У родителей он был четвертым ребенком и единственным, кто выжил. Первой была девочка, Бритте, которая в два года умерла от лейкемии, задолго до того, как Виллем появился на свет. Это случилось в Швеции, где его отец — исландец, работавший в рыболовном хозяйстве, — познакомился с его матерью, датчанкой. Затем они перебрались в Америку, где у них родился сын, Хемминг, который был болен ДЦП. Через три года появился сын Аксель — он умер еще младенцем, во сне, и никто так и не понял, от чего именно.
Когда родился Виллем, Хеммингу было восемь. Он не мог ни ходить, ни разговаривать, но Виллем любил его, для него он всегда оставался старшим братом. Хемминг, правда, умел улыбаться, и, улыбаясь, он подносил руку к лицу, растопыривая пальцы утиным клювом и растягивая губы, за которыми виднелись воспаленно-розовые десны.
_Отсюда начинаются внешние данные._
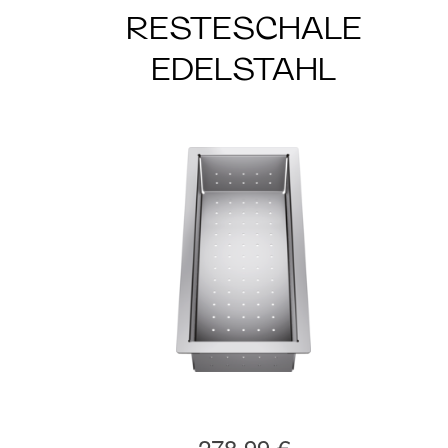
RESTESCHALE
EDELSTAHL
278,99 €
Виллем выучился ползать, потом ходить, потом бегать, а Хемминг год за годом так и сидел в кресле, и когда Виллем подрос и окреп, он принялся таскать Хемминга в кресле на неповоротливых колесах с толстыми резиновыми шинами (предполагалось, что человек в этом кресле будет сидеть, а не ездить по траве и грязи) по всей ферме, вокруг деревянного домика, где они жили с родителями. На холме перед их домом возвышалась усадьба — вытянутая, приземистая, с широкой террасой, огибавшей все здание, а если пойти вниз по дороге, можно было попасть на конюшни, где работали их родители. Пока Виллем учился в школе, он был Хеммингу и сиделкой, и компаньоном. По утрам он первым вставал, варил родителям кофе и кипятил воду для Хемминговой овсянки, а по вечерам выходил на дорогу встречать фургон, в котором его брата привозили из дневного пансионата для инвалидов, находившегося в часе езды от их дома. Виллем всегда думал, что они с братом очень похожи — у обоих были блестящие светлые волосы, такие же, как и у родителей, и глаза у обоих были серыми, как у отца, и у обоих в левом уголке рта была длинная впадинка-скобка, из-за которой вид у них был такой, будто их все забавляет и они вот-вот улыбнутся, — но кроме него этого сходства никто не замечал. Люди видели только коляску Хемминга, и влажно-красный овал его вечно раскрытого рта, и его глаза, которые чаще всего глядели куда-то в небо, следя за видимым одному ему облаком.
— Что ты там видишь, Хемминг? — иногда спрашивал Виллем брата во время их вечерних прогулок, но Хемминг, разумеется, никогда ему не отвечал.
Родители с Хеммингом управлялись расторопно и умело, но, как понимал Виллем, без особой любви. Когда Виллем задерживался в школе — на футбольном матче или забеге — или когда ему нужно было сверхурочно поработать в местном супермаркете, мать встречала Хемминга у дороги, затаскивала его в ванну и потом вытаскивала оттуда, мать кормила его ужином — рисовой кашей с курицей — и меняла ему подгузник, перед тем как уложить в кровать. Но она не читала ему, не разговаривала с ним и не гуляла с ним так, как делал Виллем. Его беспокоило отношение родителей к Хеммингу — упрекнуть их было не в чем, однако Виллем чувствовал, что они считают себя в ответе за Хемминга, но не более того. Потом он еще будет себя уверять, что глупо было бы ждать от них чего-то еще, что это было бы чудом. Но все равно. Виллему хотелось бы, чтобы они больше любили Хемминга, чуть-чуть побольше.
(Хотя, как знать, может, он слишком многого хотел, когда просил их любви. Они стольких детей потеряли, что, возможно, попросту не желали или не могли полностью посвятить себя тем, кто выжил. Ведь в конце концов они с Хеммингом тоже их покинут, не важно, по собственной воле или нет, и тогда они потеряют их всех. Но эта мысль пришла ему в голову только спустя много-много лет.)
Когда Виллем был на втором курсе колледжа, Хеммингу пришлось срочно вырезать аппендикс. «Говорят, как раз вовремя успели», — сообщила ему по телефону мать. Говорила она безучастно, очень деловито, и в ее голосе не слышалось ни тревоги, ни облегчения — впрочем, не слышалось в нем (пусть и не хочется, и страшно об этом думать, но подумать все же пришлось) и разочарования.
Сиделка Хемминга, местная жительница, которой после отъезда Виллема они платили за ночные дежурства, заметила, что он шлепает себя по животу и стонет, и, нащупав у него в боку под ребрами твердый грибообразный узелок, сумела распознать аппендицит. Во время операции врачи обнаружили на толстой кишке небольшой нарост, длиной в пару сантиметров, и сделали биопсию. После рентгена выяснилось, что таких наростов несколько, и врачи собирались их тоже вырезать.